**Raw data:**

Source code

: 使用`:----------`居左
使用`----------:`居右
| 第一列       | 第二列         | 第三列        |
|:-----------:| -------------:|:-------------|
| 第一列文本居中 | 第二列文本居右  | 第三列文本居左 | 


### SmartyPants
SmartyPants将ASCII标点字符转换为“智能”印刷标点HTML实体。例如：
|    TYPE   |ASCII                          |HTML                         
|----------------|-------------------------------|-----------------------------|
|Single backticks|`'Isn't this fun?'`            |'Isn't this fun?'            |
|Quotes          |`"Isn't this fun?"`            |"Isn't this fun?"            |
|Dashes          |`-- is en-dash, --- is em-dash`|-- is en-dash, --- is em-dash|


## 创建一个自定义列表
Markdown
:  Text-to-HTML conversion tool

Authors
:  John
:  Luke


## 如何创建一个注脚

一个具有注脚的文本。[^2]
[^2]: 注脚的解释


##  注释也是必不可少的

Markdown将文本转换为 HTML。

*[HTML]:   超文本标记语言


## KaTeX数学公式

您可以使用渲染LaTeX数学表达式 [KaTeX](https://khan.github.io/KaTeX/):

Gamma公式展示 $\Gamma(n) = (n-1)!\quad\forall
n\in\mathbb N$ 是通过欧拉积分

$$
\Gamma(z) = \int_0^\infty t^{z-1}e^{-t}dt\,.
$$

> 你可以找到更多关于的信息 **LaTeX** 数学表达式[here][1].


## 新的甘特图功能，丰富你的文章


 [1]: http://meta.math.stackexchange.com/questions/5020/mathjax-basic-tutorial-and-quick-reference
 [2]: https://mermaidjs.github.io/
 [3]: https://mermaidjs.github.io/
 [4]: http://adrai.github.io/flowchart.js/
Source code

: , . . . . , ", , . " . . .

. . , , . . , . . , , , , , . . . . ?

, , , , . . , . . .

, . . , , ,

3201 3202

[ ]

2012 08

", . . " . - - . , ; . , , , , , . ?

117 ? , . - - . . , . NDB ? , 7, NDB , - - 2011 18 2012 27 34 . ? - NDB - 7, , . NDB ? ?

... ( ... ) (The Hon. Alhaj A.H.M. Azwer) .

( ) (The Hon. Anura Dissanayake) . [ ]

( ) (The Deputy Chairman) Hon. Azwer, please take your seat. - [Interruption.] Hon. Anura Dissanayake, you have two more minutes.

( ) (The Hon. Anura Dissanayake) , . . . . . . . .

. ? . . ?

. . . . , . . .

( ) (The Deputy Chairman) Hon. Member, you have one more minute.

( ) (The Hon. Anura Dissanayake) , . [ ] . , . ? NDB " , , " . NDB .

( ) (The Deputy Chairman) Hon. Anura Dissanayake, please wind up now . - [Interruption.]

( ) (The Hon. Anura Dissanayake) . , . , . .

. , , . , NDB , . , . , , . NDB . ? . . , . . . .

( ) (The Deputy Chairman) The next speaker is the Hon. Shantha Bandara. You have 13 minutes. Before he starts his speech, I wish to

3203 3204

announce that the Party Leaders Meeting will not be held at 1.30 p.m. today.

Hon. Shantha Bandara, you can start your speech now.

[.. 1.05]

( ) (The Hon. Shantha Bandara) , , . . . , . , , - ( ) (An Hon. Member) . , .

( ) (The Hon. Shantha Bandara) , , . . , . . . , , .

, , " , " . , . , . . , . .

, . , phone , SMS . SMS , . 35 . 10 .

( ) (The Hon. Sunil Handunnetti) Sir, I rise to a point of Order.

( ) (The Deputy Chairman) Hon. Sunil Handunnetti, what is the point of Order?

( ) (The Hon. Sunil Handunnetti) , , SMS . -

**About this task:** Exactly reproduce every line found in the records.

**The completed task:**
Source code

: 使用`:----------`居左
使用`----------:`居右
| 第一列       | 第二列         | 第三列        |
|:-----------:| -------------:|:-------------|
| 第一列文本居中 | 第二列文本居右  | 第三列文本居左 | 


### SmartyPants
SmartyPants将ASCII标点字符转换为“智能”印刷标点HTML实体。例如：
|    TYPE   |ASCII                          |HTML                         
|----------------|-------------------------------|-----------------------------|
|Single backticks|`'Isn't this fun?'`            |'Isn't this fun?'            |
|Quotes          |`"Isn't this fun?"`            |"Isn't this fun?"            |
|Dashes          |`-- is en-dash, --- is em-dash`|-- is en-dash, --- is em-dash|


## 创建一个自定义列表
Markdown
:  Text-to-HTML conversion tool

Authors
:  John
:  Luke


## 如何创建一个注脚

一个具有注脚的文本。[^2]
[^2]: 注脚的解释


##  注释也是必不可少的

Markdown将文本转换为 HTML。

*[HTML]:   超文本标记语言


## KaTeX数学公式

您可以使用渲染LaTeX数学表达式 [KaTeX](https://khan.github.io/KaTeX/):

Gamma公式展示 $\Gamma(n) = (n-1)!\quad\forall
n\in\mathbb N$ 是通过欧拉积分

$$
\Gamma(z) = \int_0^\infty t^{z-1}e^{-t}dt\,.
$$

> 你可以找到更多关于的信息 **LaTeX** 数学表达式[here][1].


## 新的甘特图功能，丰富你的文章


 [1]: http://meta.math.stackexchange.com/questions/5020/mathjax-basic-tutorial-and-quick-reference
 [2]: https://mermaidjs.github.io/
 [3]: https://mermaidjs.github.io/
 [4]: http://adrai.github.io/flowchart.js/
Source code

: , . . . . , ", , . " . . .

. . , , . . , . . , , , , , . . . . ?

, , , , . . , . . .

, . . , , ,

3201 3202

[ ]

2012 08

", . . " . - - . , ; . , , , , , . ?

117 ? , . - - . . , . NDB ? , 7, NDB , - - 2011 18 2012 27 34 . ? - NDB - 7, , . NDB ? ?

... ( ... ) (The Hon. Alhaj A.H.M. Azwer) .

( ) (The Hon. Anura Dissanayake) . [ ]

( ) (The Deputy Chairman) Hon. Azwer, please take your seat. - [Interruption.] Hon. Anura Dissanayake, you have two more minutes.

( ) (The Hon. Anura Dissanayake) , . . . . . . . .

. ? . . ?

. . . . , . . .

( ) (The Deputy Chairman) Hon. Member, you have one more minute.

( ) (The Hon. Anura Dissanayake) , . [ ] . , . ? NDB " , , " . NDB .

( ) (The Deputy Chairman) Hon. Anura Dissanayake, please wind up now . - [Interruption.]

( ) (The Hon. Anura Dissanayake) . , . , . .

. , , . , NDB , . , . , , . NDB . ? . . , . . . .

( ) (The Deputy Chairman) The next speaker is the Hon. Shantha Bandara. You have 13 minutes. Before he starts his speech, I wish to

3203 3204

announce that the Party Leaders Meeting will not be held at 1.30 p.m. today.

Hon. Shantha Bandara, you can start your speech now.

[.. 1.05]

( ) (The Hon. Shantha Bandara) , , . . . , . , , - ( ) (An Hon. Member) . , .

( ) (The Hon. Shantha Bandara) , , . . , . . . , , .

, , " , " . , . , . . , . .

, . , phone , SMS . SMS , . 35 . 10 .

( ) (The Hon. Sunil Handunnetti) Sir, I rise to a point of Order.

( ) (The Deputy Chairman) Hon. Sunil Handunnetti, what is the point of Order?

( ) (The Hon. Sunil Handunnetti) , , SMS . -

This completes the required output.